Excerpt to read:
Recapitulating: The effect of the order nunc pro tunc entered on July 11, 1947, was as follows:
(1) To correct finding II by placing in the category of community property the two vacant lots in San Fernando, as authorized by paragraph second of the agreement;
(2) To correct the last sentence of finding III by eliminating reference to paragraph second of the agreement (dealing with community property) and inserting in lieu thereof a reference to paragraph first of the agreement which gave to the wife an inheritable interest in the husband's property;
(3) To eliminate from the findings, conclusions and judgment all reference to rights of inheritance of both parties, and to approve the property settlement agreement, except as to paragraphs first and third which gave to each party an inheritable interest in the property of the other, the two excepted paragraphs being disapproved on the ground that they were severable from the rest of the agreement, and so indefinite and uncertain that their purpose and intention were not ascertainable, hence were unenforceable.
On the first appeal from portions of the interlocutory judgment, it is contended:
1. The execution of the post-nuptial settlement agreement was induced by defendant's coercion of plaintiff and her misunderstanding of its nature, operation and effect; by defendant's concealment of his financial worth, and by her mistake concerning the same; it is unfair, inequitable and unjust as to her, and the court erred in approving and enforcing it to bar her alimony and costs.
2. The court abused its discretion in approving an inequitable settlement agreement to deny the innocent wife alimony necessary for her support.
3. Findings II, III and VII, conclusion V, and the adjudication that the parties own no community property, excepting two lots in San Fernando, are contrary to the evidence and the law.
On the second appeal from the minute order of the court granting defendant's motion to amend the findings, conclusions and judgment, it is contended:
1. No clerical errors in its findings, conclusions and judgment authorized the trial court's revisions thereof;
2. The trial court lacked jurisdiction (1) to vary the parties' rights, or (2) pending appeal, to correct its findings, conclusions and judgment nunc pro tunc to defeat plaintiff's rights to move for a new trial and for different findings and conclusions;
3. The trial court erred in construing and finding paragraphs 1st and 3d of the property settlement so uncertain and vague as to be unenforceable; and the husband is estopped to so assert;
4. The trial court was not empowered, under the pretext of correcting clerical errors, to revise its approval, or otherwise disapprove, that part of a property settlement, granting the innocent wife an ‘inheritable interest’ in her guilty husband's property, whence it had adjudged her waiver of alimony and suit fees, without abrogating her waiver of the latter;
5. Findings II, III and VII, Conclusion V and the judgment that all the real property is the husband's separate estate and that the parties own no community property, except the San Fernando lots, are contrary to the evidence and the law;
6. The court erred in not finding what income from the parties' ‘business' was community property.

Information shown:

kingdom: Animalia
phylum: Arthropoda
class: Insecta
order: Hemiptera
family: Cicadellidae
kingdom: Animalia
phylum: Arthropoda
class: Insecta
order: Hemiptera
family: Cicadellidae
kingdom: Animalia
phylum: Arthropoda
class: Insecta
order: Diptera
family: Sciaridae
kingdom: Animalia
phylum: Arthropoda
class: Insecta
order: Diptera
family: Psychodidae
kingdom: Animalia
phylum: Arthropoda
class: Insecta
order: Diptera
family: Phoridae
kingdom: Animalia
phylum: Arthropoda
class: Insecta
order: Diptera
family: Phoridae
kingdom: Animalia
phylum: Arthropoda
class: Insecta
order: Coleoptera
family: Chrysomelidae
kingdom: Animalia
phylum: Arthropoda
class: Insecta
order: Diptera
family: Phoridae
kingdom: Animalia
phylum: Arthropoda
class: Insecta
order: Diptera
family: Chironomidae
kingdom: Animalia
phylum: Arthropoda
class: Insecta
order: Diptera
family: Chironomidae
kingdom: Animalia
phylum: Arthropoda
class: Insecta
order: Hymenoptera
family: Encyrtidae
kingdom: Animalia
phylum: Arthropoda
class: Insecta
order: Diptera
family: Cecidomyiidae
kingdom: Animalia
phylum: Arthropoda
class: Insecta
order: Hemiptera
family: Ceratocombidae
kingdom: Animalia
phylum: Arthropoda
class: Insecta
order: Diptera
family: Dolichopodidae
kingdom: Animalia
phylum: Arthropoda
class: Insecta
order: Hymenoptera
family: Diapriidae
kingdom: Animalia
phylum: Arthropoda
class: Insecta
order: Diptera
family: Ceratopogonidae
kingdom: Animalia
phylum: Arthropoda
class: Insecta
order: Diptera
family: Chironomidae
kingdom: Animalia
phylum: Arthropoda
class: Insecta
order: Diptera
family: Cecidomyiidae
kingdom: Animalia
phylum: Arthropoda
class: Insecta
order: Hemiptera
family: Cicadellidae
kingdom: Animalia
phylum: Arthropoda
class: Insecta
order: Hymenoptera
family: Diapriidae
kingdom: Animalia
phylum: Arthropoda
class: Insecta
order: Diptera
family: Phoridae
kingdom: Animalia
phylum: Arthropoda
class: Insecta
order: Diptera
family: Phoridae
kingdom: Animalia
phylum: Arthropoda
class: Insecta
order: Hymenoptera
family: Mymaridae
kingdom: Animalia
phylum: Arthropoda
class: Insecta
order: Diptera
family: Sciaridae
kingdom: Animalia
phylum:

Exercises to complete:
1: According to the court excerpt, why were paragraphs first and third of the agreement disapproved? Answer in one to three sentences.
2: For each statement, answer yes or no to whether it agrees with the court excerpt, and quote the deciding words. (a) The order nunc pro tunc was entered on July 11, 1947. (b) The order placed the two vacant lots in San Fernando in the category of separate property. (c) The first appeal was taken from the minute order granting defendant's motion to amend the findings, conclusions and judgment.
3: From the court excerpt, copy out everything from "2. The court" down to "and the law.".

Exercise solutions:
1: They were disapproved because they were severable from the rest of the agreement. They were also so indefinite and uncertain that their purpose and intention could not be ascertained, which made them unenforceable.

2:
(a) Yes: "The effect of the order nunc pro tunc entered on July 11, 1947"
(b) No: "placing in the category of community property the two vacant lots in San Fernando"
(c) No: "On the second appeal from the minute order of the court granting defendant's motion to amend the findings, conclusions and judgment"

3:
2. The court abused its discretion in approving an inequitable settlement agreement to deny the innocent wife alimony necessary for her support.
3. Findings II, III and VII, conclusion V, and the adjudication that the parties own no community property, excepting two lots in San Fernando, are contrary to the evidence and the law.